= Niels Jacob Hansen =

Danish opera singer (1880–1969)

Niels Jacob Hansen (March 23, 1880 – September 19, 1969) was a Danish tenor, mostly famous for his roles in opera.

==Career==
Niels Hansen was born on March 23, 1880 in Kjelstrup Hyllemark near Kirke Stillinge, Zealand. He studied as an artist but turned to singing and trained with Valdemar Lincke in Copenhagen, who discovered that the young singer held great potential. He made arrangements to train at the Royal Danish Academy of Music from 1906 to 1908. He made his debut in Copenhagen as Rodolfo in a 1909 production of La Boheme at the Danish Royal Theatre, starting a career as one its favorite tenors for forty years. He went to Paris and studied with Jean de Reszke in 1911. Lauritz Melchior was Hansen's understudy at the Danish Metropolitan Opera for a little while in 1921.

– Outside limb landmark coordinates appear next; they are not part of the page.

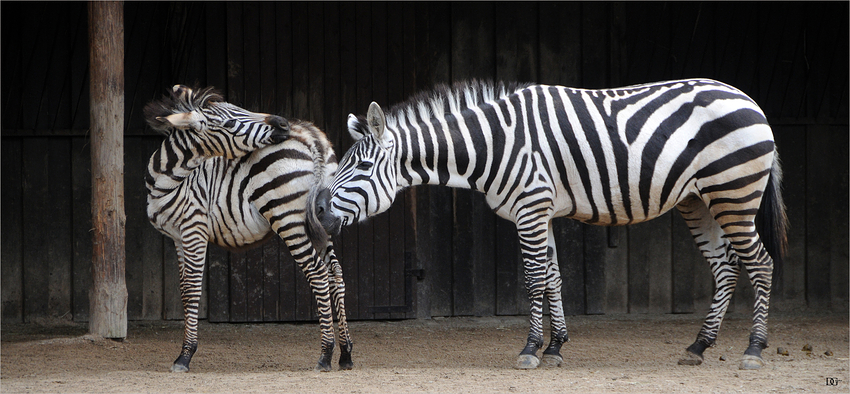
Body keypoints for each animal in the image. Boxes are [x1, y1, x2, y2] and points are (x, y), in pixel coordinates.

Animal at [144, 85, 350, 372]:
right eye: (229, 122)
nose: (283, 124)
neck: (168, 181)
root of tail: (312, 138)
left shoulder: (194, 229)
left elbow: (193, 290)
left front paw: (185, 356)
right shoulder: (177, 237)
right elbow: (185, 291)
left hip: (288, 218)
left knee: (318, 273)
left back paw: (325, 354)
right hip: (322, 217)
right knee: (336, 274)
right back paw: (346, 353)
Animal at [314, 79, 788, 370]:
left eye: (362, 167)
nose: (317, 211)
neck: (495, 145)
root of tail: (747, 99)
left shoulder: (530, 208)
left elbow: (533, 278)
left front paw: (529, 350)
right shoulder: (543, 211)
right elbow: (554, 278)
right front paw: (556, 347)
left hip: (734, 192)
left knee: (761, 264)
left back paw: (754, 349)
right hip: (699, 200)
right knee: (726, 268)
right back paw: (699, 346)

He was appointed as Kongelig Kammersanger (Royal Chamber Singer), a prestigious title given only to about fifty opera singers since 1700, by the monarch Christian X.

==Family and personal life==
His parents were typographer Niels Jacob Hansen (ca. 1856-80) and Birthe Kirstine Christensen (born 1853). He also had 4 children, 3 boys and 1 girl.

Hansen died on September 19, 1969 in Copenhagen. He is buried at Assistens Cemetery in Copenhagen.